1. **AI Agent**: The LLM (e.g., Claude) that sends API requests to the sandbox to perform tasks.

2. **API Proxy**: An intermediary service (`https://api.manus.im/apiproxy.v1.ApiProxyService/CallApi`) that:
   - Authenticates requests using the `x-sandbox-token` header
   - Routes requests to the appropriate sandbox instance
   - Handles rate limiting and access control

3. **Sandbox Container**: A Docker container that isolates the execution environment and provides:
   - FastAPI server (`app/server.py`) - The main entry point for HTTP requests
   - WebSocket server (`app/terminal_socket_server.py`) - For real-time terminal interaction
   - File and text editing capabilities (`app/tools/text_editor.py`)

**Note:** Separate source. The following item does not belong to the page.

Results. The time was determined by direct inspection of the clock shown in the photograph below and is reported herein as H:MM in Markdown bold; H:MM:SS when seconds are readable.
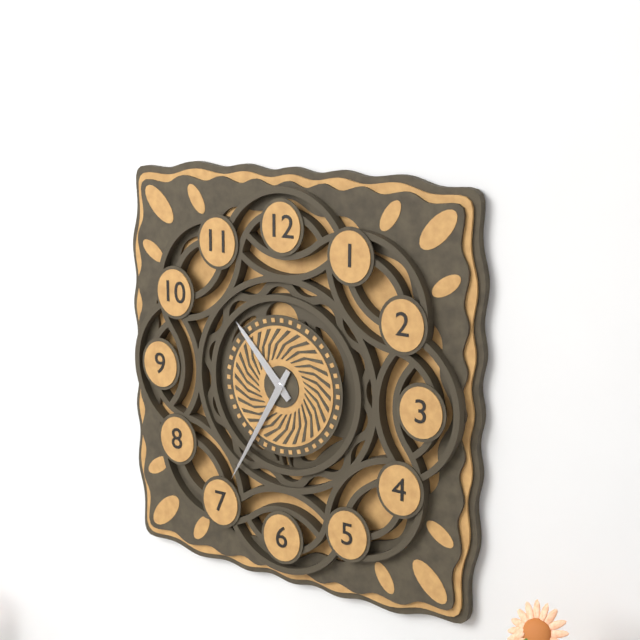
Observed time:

4. **browser_use Library**: A modified version of the browser-use library that:
   - Provides browser automation via Playwright
   - Has been specifically adapted to work with Claude API (via `browser_use/agent/service.py`)
   - Handles browser actions, DOM interactions, and browser session management

## browser_use Integration

The browser_use library is a key component of Orion Sandbox that enables browser automation. It provides a clean API for the AI to interact with web browsers programmatically.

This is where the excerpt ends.